Esta ausência de intervenção acontece apesar de a vítima ter manifestado reiteradamente as suas preocupações quanto à segurança do neto no contexto do ambiente de violência existente no agregado familiar.

Esta criança presenciou agressões de que a sua mãe e particularmente a sua avó foram vítimas, incluindo as que acabaram no homicídio, viu objetos e equipamentos que utilizava serem destruídos e foi alvo de ameaças graves por parte deste.

Segundo a equipa não só não foram avaliadas as consequências psicológicas destes comportamentos, de que foi vítima, como não lhes foi dada a devida relevância criminal.

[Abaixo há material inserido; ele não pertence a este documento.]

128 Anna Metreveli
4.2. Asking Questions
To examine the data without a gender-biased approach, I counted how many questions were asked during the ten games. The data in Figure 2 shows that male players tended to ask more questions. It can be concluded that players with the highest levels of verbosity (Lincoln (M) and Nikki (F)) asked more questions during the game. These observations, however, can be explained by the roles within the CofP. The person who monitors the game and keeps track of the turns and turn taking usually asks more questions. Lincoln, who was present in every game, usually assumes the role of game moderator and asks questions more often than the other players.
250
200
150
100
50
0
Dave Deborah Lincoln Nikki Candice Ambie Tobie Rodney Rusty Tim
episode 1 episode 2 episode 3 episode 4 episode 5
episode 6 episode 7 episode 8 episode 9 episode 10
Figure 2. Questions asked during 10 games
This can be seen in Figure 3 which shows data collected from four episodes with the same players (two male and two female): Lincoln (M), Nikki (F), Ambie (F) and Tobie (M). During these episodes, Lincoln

"Estes são comportamentos que consubstanciam maus tratos, cometidos contra a criança (nomeadamente sucessivos, intensos e graves maus tratos psicológicos sempre que era obrigada a presenciar as agressões de que a mãe e a avó eram vítimas) e que integram a prática do crime de violência doméstica", refere a equipa.

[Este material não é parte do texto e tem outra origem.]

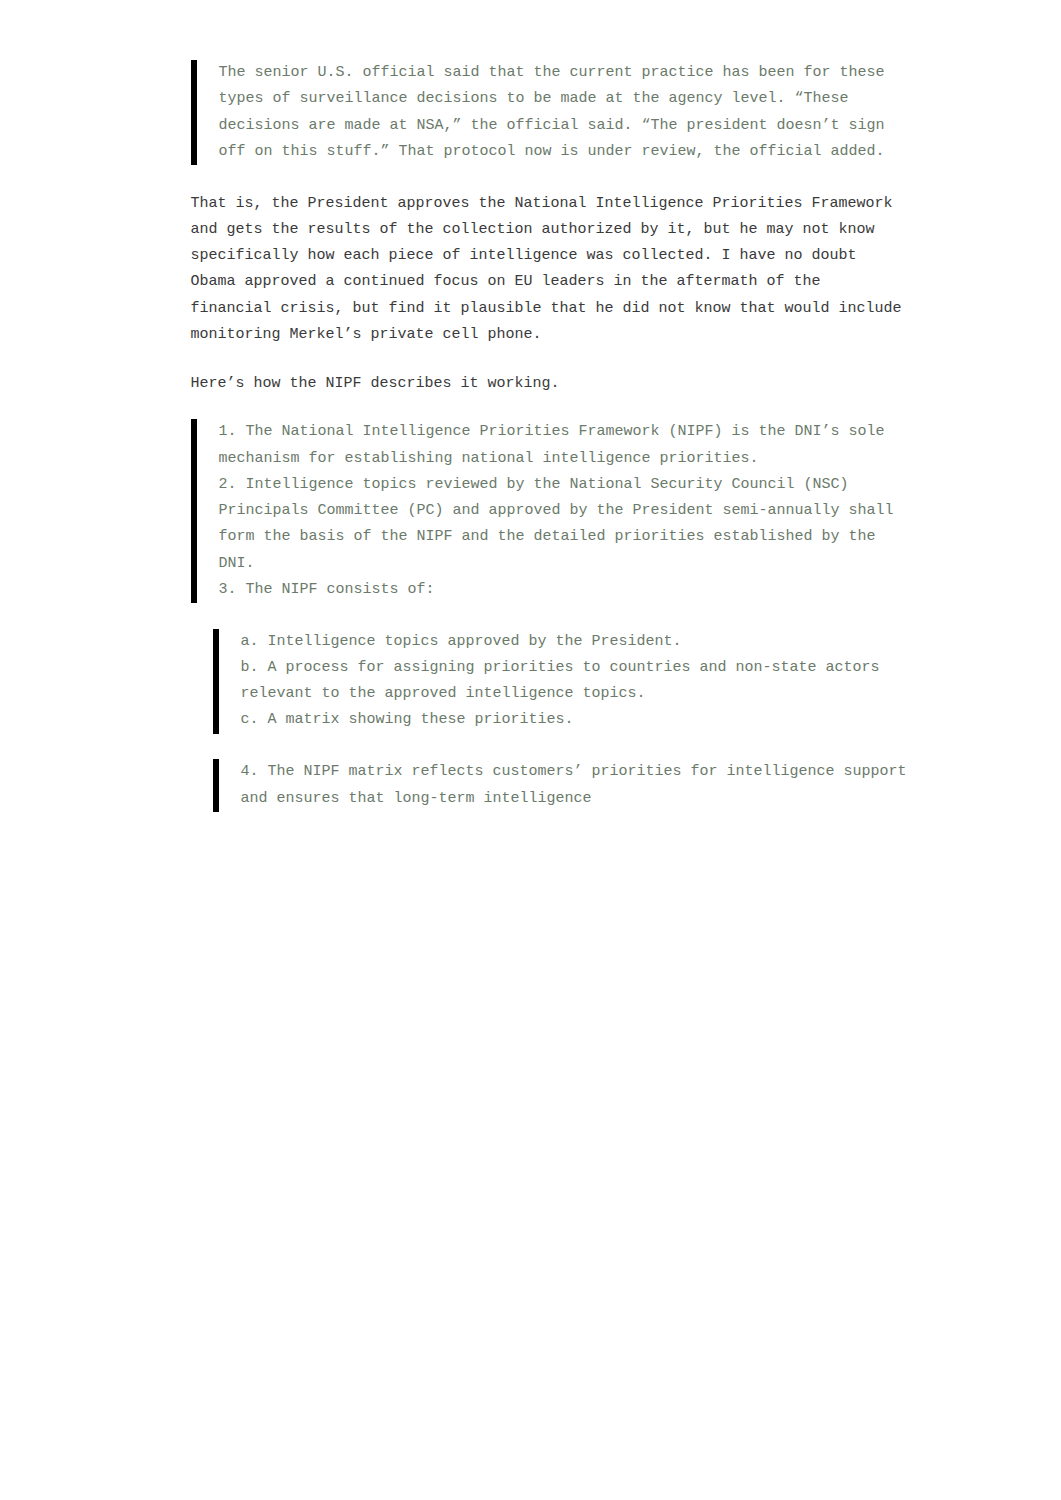The senior U.S. official said that the current practice has been for these types of surveillance decisions to be made at the agency level. “These decisions are made at NSA,” the official said. “The president doesn’t sign off on this stuff.” That protocol now is under review, the official added.
That is, the President approves the National Intelligence Priorities Framework and gets the results of the collection authorized by it, but he may not know specifically how each piece of intelligence was collected. I have no doubt Obama approved a continued focus on EU leaders in the aftermath of the financial crisis, but find it plausible that he did not know that would include monitoring Merkel’s private cell phone.
Here’s how the NIPF describes it working.
1. The National Intelligence Priorities Framework (NIPF) is the DNI’s sole mechanism for establishing national intelligence priorities.
2. Intelligence topics reviewed by the National Security Council (NSC) Principals Committee (PC) and approved by the President semi-annually shall form the basis of the NIPF and the detailed priorities established by the DNI.
3. The NIPF consists of:
a. Intelligence topics approved by the President.
b. A process for assigning priorities to countries and non-state actors relevant to the approved intelligence topics.
c. A matrix showing these priorities.
4. The NIPF matrix reflects customers’ priorities for intelligence support and ensures that long-term intelligence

Contudo, assim não foi considerado nos procedimentos criminais que se foram sucedendo.

Face a esta análise a equipa liderada por Rui do Carmo recomenda à Assembleia da República que seja ponderada a necessidade de clarificação do texto do artigo 152.º do Código Penal, para que afirme expressamente que o menor de idade que presencia maus tratos é também vítima do crime de violência doméstica.

Segundo a equipa, com frequência não se atende a que essa conduta praticada na presença de criança ou jovem pode constituir um mau trato psicológico de que este é vítima e, portanto, configurar a prática de um autónomo crime de violência doméstica.

O artigo 152 refere que "quem, de modo reiterado ou não, infligir maus tratos físicos ou psíquicos, incluindo castigos corporais, privações da liberdade e ofensas sexuais a pessoa particularmente indefesa, nomeadamente em razão da idade, deficiência, doença, gravidez ou dependência económica, que com ele coabite é punido com pena de prisão de um a cinco anos, se pena mais grave lhe não couber por força de outra disposição legal".

Refere ainda o mesmo artigo do Código Penal que o agressor é punido com pena de prisão de dois a cinco anos se praticar o facto contra menor, na presença de menor, no domicílio comum ou no domicílio da vítima.

Nas suas recomendações, o grupo dirige-se ainda ao Ministério Público e aos Órgãos de Polícia Criminal (OPC) considerando que é fundamental que se desenvolva a capacidade de implementação do “Manual de Atuação Funcional a adotar pelos OPC nas 72 horas subsequentes à apresentação de denúncia por maus tratos cometidos em contexto de violência doméstica” enquanto instrumento de grande importância no combate aos maus tratos praticados nas relações familiares, de intimidade e coabitação, e na proteção das vítimas destes comportamentos.

À Procuradoria-Geral da República a equipa recomenda que deve ser ponderada a pertinência de atribuir aos magistrados do Ministério Público a responsabilidade de, no início do inquérito, promover as iniciativas necessárias tendo em vista fomentar a comunicação, colaboração e articulação entre todos os serviços e entidades para que seja garantida uma ação continuada, planeada e coerente no apoio e cuidado à vítima, na proteção de crianças e jovens ou de maiores vulneráveis e no tratamento do agressor.